Camaro vs. Mustang. It was a battle royal in the late 1960s, and it’s the same today. (Dodge was number three then, and they’re number three now.) For the moment, the Chevy has pulled ahead:
Ford narrowly lost the crown in 2010 after a 24-year run, and the gap widened this year, with General Motors Co.’s revived Camaro outselling Mustang by 33 percent through May.
The problem for the blue-oval boys, apparently, is that the real profit center is down the road in the truck department:
This year, Mustang sales have suffered because of a short supply of a new V-6 engine that gets 31 miles per gallon on the highway while generating 305 horsepower, [Mustang marketing manager Steve] Ling said. The Mustang shares that engine with the F-150 pickup, the centerpiece of Ford’s top-selling truck line.
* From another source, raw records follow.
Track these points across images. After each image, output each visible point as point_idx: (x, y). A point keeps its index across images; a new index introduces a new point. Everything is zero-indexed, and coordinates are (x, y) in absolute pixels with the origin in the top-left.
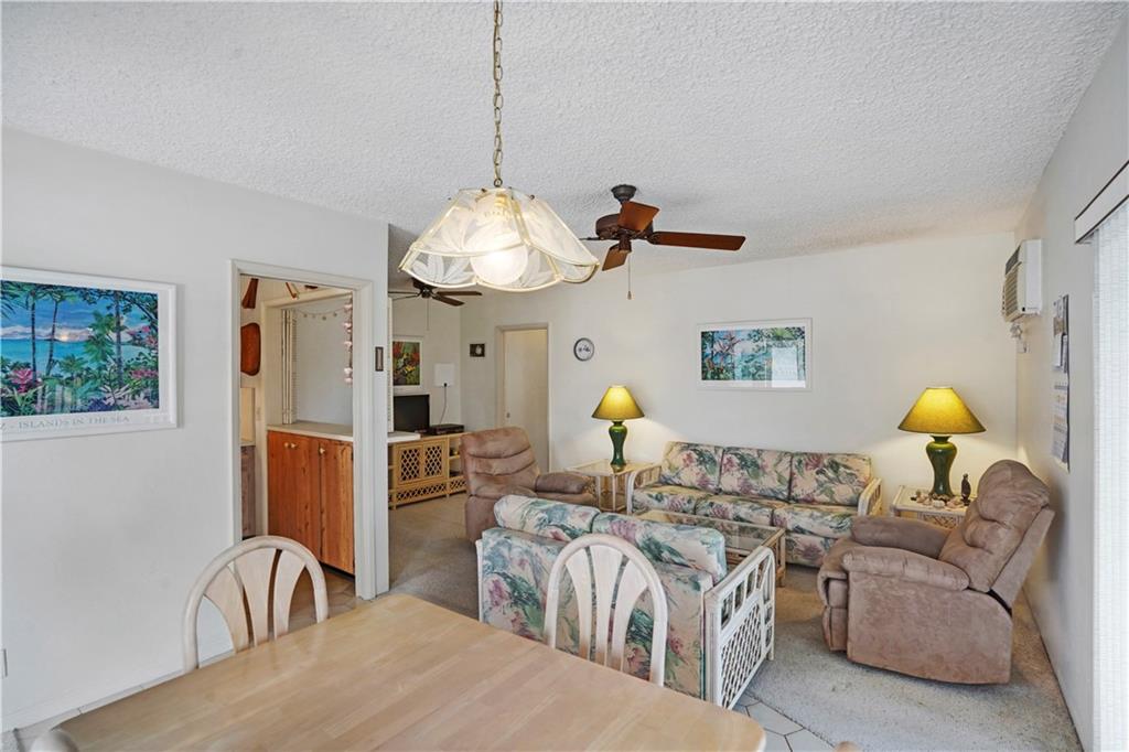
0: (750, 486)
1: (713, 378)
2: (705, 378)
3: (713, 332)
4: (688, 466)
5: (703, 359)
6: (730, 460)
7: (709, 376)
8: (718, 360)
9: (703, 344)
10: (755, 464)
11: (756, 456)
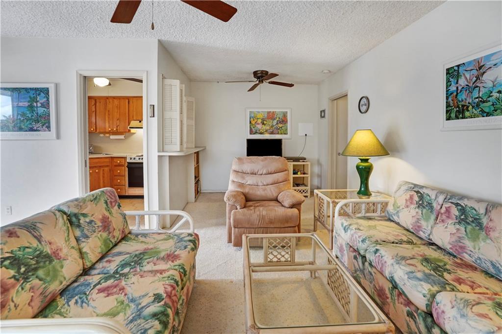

As rising fuel prices have driven up demand for the V-6 engine, Ling said Ford has chosen to apportion more supply to the F-150, among its most profitable models.
Meanwhile, the secretary’s ‘Stang starts under $23k, down there among cars with half as much horsepower. You try wangling an F-150 for that kind of money. Then again, the Lincoln MKX — whichever MK that is, no one seems to know — also gets that same Duratec 37, though it can’t possibly be selling enough to disturb Mustang.
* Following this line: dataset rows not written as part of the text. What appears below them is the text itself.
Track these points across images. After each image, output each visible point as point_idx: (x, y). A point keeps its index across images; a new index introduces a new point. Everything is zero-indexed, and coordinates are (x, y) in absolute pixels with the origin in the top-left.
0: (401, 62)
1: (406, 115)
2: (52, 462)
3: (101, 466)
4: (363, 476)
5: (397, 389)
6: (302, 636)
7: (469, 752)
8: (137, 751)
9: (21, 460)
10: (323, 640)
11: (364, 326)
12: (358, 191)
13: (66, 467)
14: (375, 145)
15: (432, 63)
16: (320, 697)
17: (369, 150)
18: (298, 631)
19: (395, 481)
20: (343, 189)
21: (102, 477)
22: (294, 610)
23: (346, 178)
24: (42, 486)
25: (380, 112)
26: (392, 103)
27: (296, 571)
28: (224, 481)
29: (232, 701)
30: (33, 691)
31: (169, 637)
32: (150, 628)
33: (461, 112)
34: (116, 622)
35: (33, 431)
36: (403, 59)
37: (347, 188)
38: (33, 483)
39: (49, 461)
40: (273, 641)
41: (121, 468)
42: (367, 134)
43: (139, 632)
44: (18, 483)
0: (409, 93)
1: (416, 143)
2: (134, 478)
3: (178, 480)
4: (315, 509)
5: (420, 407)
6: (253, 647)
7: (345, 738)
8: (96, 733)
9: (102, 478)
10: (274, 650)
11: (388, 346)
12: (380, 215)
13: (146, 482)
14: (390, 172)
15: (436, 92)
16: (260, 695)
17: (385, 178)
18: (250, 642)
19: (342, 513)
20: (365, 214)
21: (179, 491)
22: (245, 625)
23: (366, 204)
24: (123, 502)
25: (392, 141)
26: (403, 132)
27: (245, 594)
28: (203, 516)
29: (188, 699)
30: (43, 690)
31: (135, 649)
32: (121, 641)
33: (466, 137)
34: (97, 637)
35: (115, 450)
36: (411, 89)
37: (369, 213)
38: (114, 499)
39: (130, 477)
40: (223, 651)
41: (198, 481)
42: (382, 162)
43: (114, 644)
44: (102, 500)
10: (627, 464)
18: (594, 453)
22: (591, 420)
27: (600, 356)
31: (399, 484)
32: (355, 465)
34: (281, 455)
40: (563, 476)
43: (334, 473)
Still, this is as the world has always been: Ford or Chevy. One day I was fumbling with a vapor-locked, or something, ’84 Mercury when a couple of yobbos in a farging Monte Carlo, of all things, pulled alongside to remind me that they’d rather push a Chevy than drive a Ford. I can only hope that they one day got their opportunities.
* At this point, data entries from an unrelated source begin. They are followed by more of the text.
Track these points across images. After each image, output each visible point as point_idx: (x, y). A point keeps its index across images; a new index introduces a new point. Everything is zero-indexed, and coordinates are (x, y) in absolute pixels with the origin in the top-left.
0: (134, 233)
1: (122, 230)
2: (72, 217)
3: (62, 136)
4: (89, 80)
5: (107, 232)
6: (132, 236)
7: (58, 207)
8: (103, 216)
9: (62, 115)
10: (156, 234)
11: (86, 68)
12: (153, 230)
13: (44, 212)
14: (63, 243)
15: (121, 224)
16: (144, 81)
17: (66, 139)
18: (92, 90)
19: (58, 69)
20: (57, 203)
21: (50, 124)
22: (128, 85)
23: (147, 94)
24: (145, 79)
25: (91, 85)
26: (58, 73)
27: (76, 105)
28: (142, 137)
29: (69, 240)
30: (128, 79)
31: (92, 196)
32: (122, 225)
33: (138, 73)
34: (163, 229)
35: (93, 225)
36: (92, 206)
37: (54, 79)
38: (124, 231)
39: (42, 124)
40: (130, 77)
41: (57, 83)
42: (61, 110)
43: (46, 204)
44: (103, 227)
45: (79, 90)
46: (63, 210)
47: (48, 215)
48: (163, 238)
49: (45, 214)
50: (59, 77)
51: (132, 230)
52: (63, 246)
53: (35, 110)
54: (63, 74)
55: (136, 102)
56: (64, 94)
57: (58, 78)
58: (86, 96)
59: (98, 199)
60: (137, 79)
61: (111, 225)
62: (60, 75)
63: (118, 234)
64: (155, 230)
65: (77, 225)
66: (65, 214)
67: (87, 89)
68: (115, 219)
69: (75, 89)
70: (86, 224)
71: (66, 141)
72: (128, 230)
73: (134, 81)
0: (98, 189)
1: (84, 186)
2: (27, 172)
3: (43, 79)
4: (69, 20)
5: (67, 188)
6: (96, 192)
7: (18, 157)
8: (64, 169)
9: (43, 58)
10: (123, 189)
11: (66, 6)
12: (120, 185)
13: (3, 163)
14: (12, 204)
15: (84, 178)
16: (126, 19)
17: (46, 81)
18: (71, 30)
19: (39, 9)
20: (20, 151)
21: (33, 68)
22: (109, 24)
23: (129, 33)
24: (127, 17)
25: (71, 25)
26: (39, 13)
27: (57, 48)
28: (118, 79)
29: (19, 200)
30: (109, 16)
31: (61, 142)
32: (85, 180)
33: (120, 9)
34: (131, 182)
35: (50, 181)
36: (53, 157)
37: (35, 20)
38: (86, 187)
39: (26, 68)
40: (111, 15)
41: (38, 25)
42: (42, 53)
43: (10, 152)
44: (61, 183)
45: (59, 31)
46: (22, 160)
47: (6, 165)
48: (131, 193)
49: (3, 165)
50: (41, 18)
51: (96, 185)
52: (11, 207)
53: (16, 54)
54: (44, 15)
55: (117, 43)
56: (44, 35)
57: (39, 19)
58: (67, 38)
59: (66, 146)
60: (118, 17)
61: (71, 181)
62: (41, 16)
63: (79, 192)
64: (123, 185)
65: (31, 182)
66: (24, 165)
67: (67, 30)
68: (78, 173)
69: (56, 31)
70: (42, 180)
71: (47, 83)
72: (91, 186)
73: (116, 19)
Among the cars I have counted as my own were one Chevrolet, one
Ford Mercury, and two Mazdas, which were conceived under the auspices of Ford’s Japanese protectorate, but were actually assembled in Flat Rock, Michigan, alongside various Fords. That same plant today builds the Mustang, and shortly will stop building the Mazda6, which is moving back to Japan, putting Flat Rock’s single shift in jeopardy.